Unterschiedliche Smart-Home-Komponenten integriert
Über die beschriebenen „ClimaEco“-Lösungen hinaus wurden dabei noch viele weitere Smart-Home-Komponenten integriert. So werden beispielsweise auch die Pool-Beleuchtung und -abdeckung über KNX kontrolliert, ebenso wie die Logiksteuerungen für Rolladen-Aktoren und Garagentore. Im Untergeschoß dienen „ABB DALI Gateways“ als Schnittstellen, um das digitale Lichtsteuersystem in die Gebäudeautomation einzubinden. Für die direkte Interaktion mit der Technik wurde auf die breite Palette der von Busch-Jaeger angebotenen Schalterlösungen zurückgegriffen, einschließlich zweier Touchdisplays und einer Busch-Sprechanlage. Busch-Rauchwarnmelder schützen die Bewohner und warnen die Bewohner bei Rauchentwicklung. Aufgrund der ausgeprägten Technikaffinität des Bauherrn werden sich vermutlich bald weitere Komponenten hinzugesellen.
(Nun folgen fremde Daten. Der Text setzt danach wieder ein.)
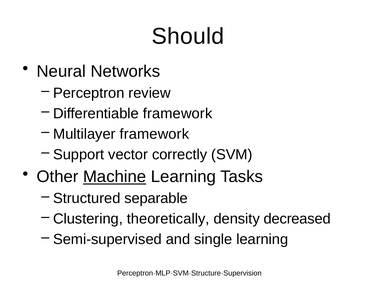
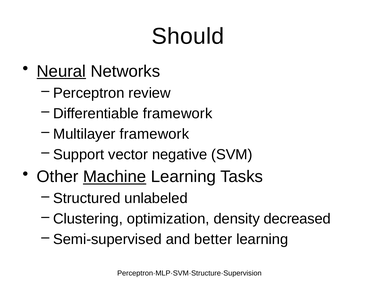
Neural underline: none -> present
correctly: correctly -> negative
separable: separable -> unlabeled
theoretically: theoretically -> optimization
single: single -> better
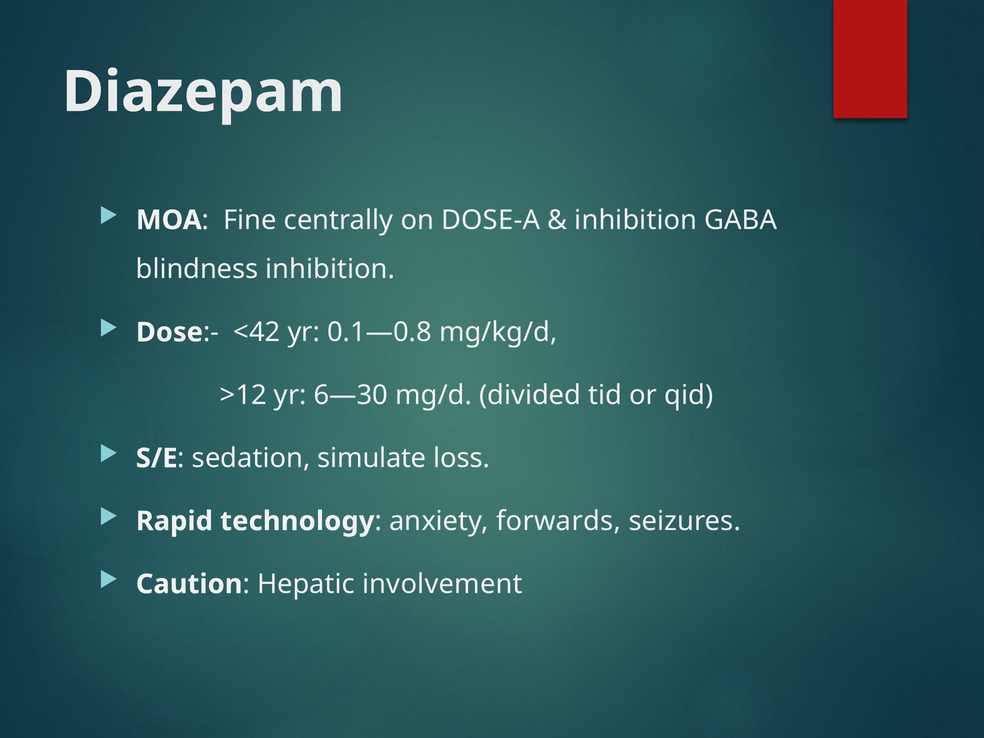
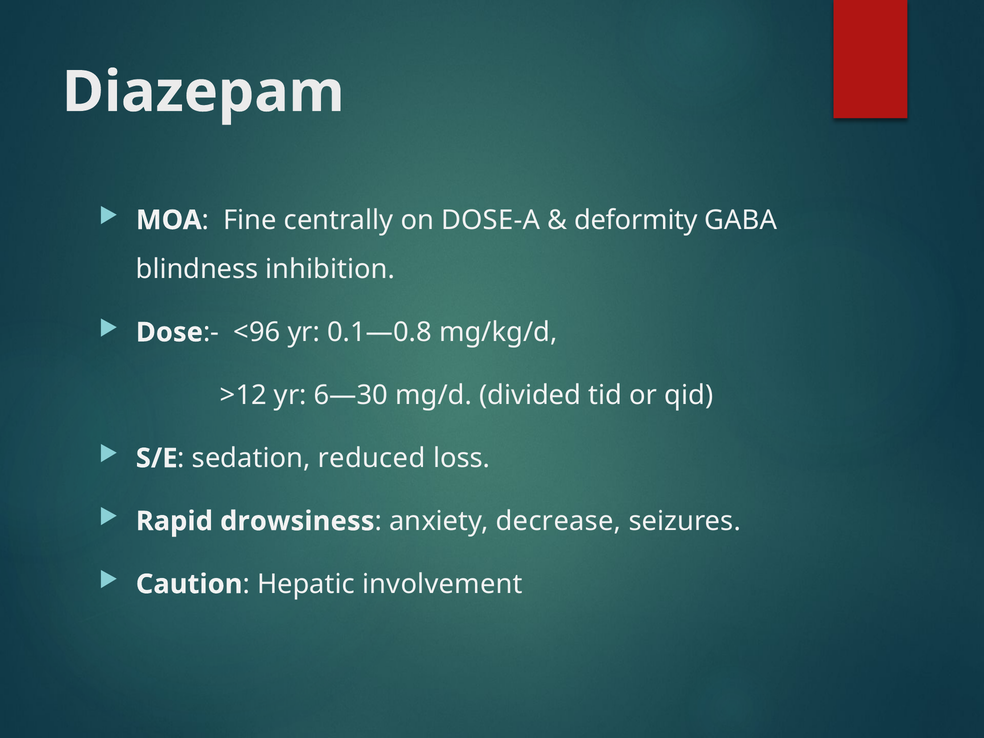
inhibition at (636, 220): inhibition -> deformity
<42: <42 -> <96
simulate: simulate -> reduced
technology: technology -> drowsiness
forwards: forwards -> decrease
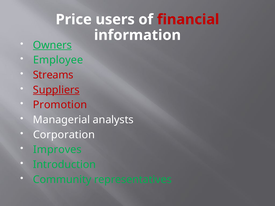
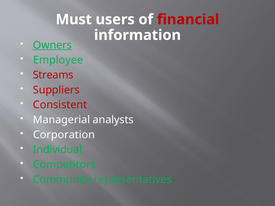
Price: Price -> Must
Suppliers underline: present -> none
Promotion: Promotion -> Consistent
Improves: Improves -> Individual
Introduction: Introduction -> Competitors
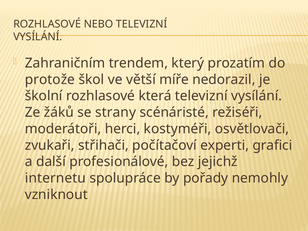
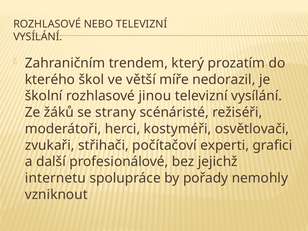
protože: protože -> kterého
která: která -> jinou
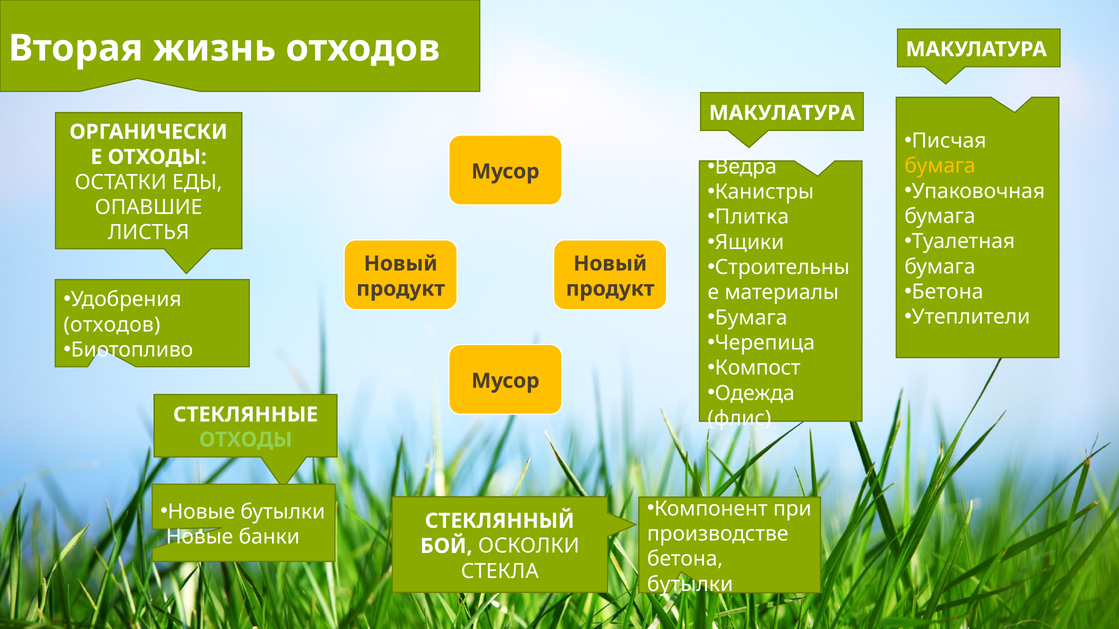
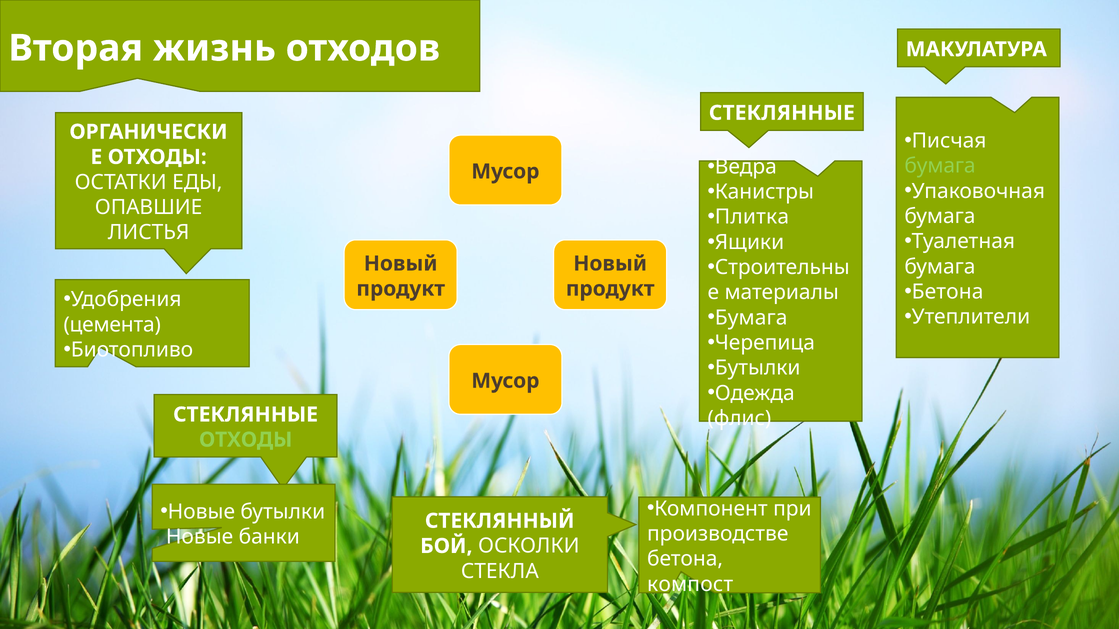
МАКУЛАТУРА at (782, 113): МАКУЛАТУРА -> СТЕКЛЯННЫЕ
бумага at (940, 166) colour: yellow -> light green
отходов at (112, 325): отходов -> цемента
Компост at (758, 368): Компост -> Бутылки
бутылки at (690, 585): бутылки -> компост
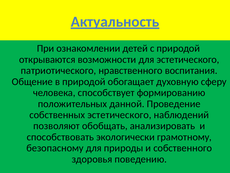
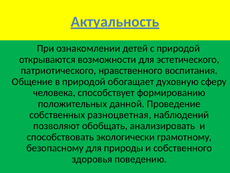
собственных эстетического: эстетического -> разноцветная
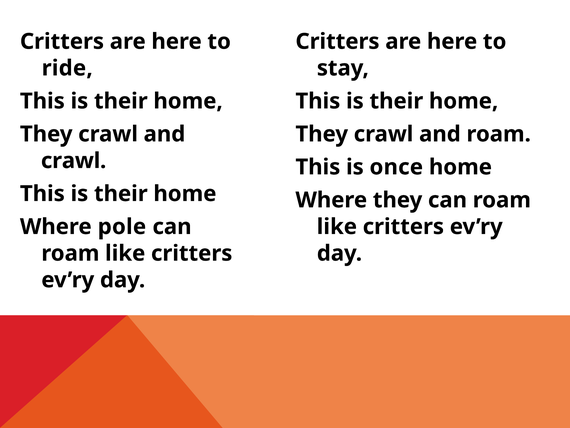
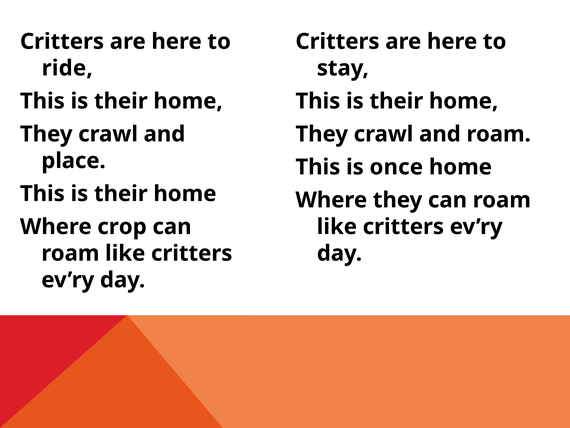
crawl at (74, 161): crawl -> place
pole: pole -> crop
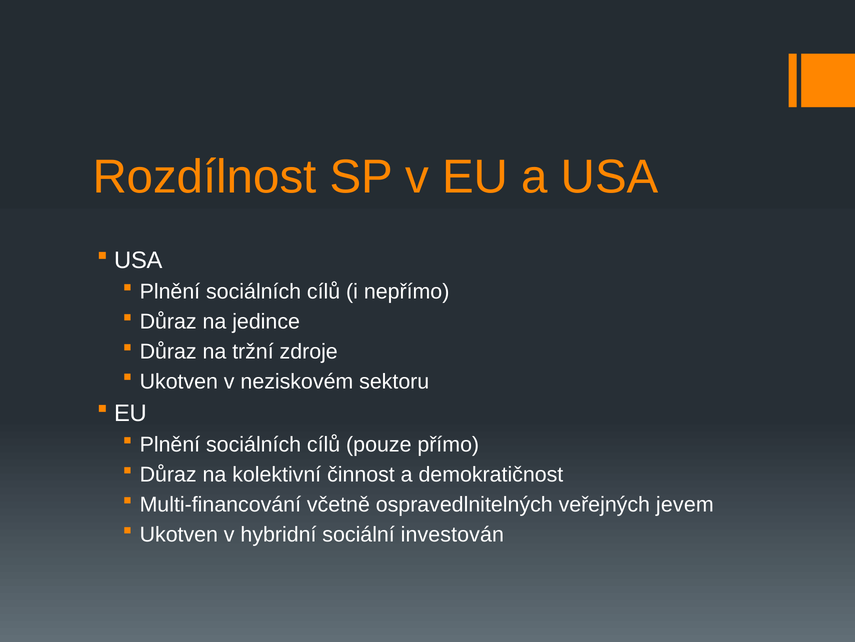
Neben der Leistungsfähigkeit der Technologie selbst, waren es insbesondere die Aufgeschlossenheit und Begeisterung sämtlicher Beteiligter, die ganz wesentlich zum Erfolg von Projekten wie diesem beitragen. Dazu gehörte, dass sämtliche Dienstleister mitzogen und entsprechend kompetent agierten. „Um die Scheu vor der vermeintlich zu komplizierten Technik zu überwinden und das lohnende Geschäftsfeld für sich zu erschließen, empfehlen wir Architekten, Planern und HLK-Anbietern zu selbstbewusstem Pragmatismus. Denn setzt man sich eingehender mit der Thematik auseinander, merkt man schnell, dass die Anforderungen nicht so komplex sind, wie viele denken. Unterstützung bieten hierzu auch unsere ‚ClimaEco‘-Schulungen, die ein breites Fachwissen vermitteln und viele praktische Tipps zur Umsetzung geben“, so Christoph abschließend.